Tilling kills vital microorganisms in the soil by exposing them to excessive oxygen in the air.
And tilling exposes the organic matter in the rhizosphere (soil around the roots) to the atmospheric gases, precipitating the combustion of the humus turning it into soluable mineralized nutrients . This provides a quick fertilizer for the plants, but at the cost of destroying permanently the texture and tilth of the organic, humic, rich soil, which accellerates erosion as well as contamination of the watertable with nitrates.

Minerals and trace elements, although present in soil, may not be accessible to plants due to the absence of the micoorganisms (killed by tilling, pollution, or the use of herbicides or pesticides) that participate in the plant's mineral nutritional process. Just as microflora in our own digestive systems are needed so that our bodies can absorb and use the nutrients of the ingested food, microorganisms in the soil perform the same function for plants.

In crops, if the edible parts of a plant are harvested and the rest left to return to the soil, the organic mass left by the decaying plants will be superior to the volume of nutrients taken from the soil.
-------
**Directions**:
1. Does the tilling text agree with each of these statements? Answer yes or no for each, quoting the deciding words. (a) Tilling kills soil microorganisms by exposing them to too much oxygen. (b) The rhizosphere is the soil around the roots. (c) When edible parts are harvested and the rest returns to the soil, the organic mass left is smaller than the nutrients taken from the soil.
2. Can you print the records from the line containing "collector number: 24352" through the end of the records, with both ends included?

Lines of data:
-------
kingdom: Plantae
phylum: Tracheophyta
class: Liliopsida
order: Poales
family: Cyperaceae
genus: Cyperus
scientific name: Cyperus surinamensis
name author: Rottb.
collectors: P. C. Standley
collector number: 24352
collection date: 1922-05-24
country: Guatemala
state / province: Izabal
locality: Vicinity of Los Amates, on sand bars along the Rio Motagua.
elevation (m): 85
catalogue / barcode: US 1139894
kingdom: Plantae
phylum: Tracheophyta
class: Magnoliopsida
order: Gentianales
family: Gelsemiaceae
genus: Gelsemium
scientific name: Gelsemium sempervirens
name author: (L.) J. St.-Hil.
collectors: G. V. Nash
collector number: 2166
-------
**Expected results**:
1.
(a) Yes: "Tilling kills vital microorganisms in the soil by exposing them to excessive oxygen in the air."
(b) Yes: "the rhizosphere (soil around the roots)"
(c) No: "the organic mass left by the decaying plants will be superior to the volume of nutrients taken from the soil."

2.
collector number: 24352
collection date: 1922-05-24
country: Guatemala
state / province: Izabal
locality: Vicinity of Los Amates, on sand bars along the Rio Motagua.
elevation (m): 85
catalogue / barcode: US 1139894
kingdom: Plantae
phylum: Tracheophyta
class: Magnoliopsida
order: Gentianales
family: Gelsemiaceae
genus: Gelsemium
scientific name: Gelsemium sempervirens
name author: (L.) J. St.-Hil.
collectors: G. V. Nash
collector number: 2166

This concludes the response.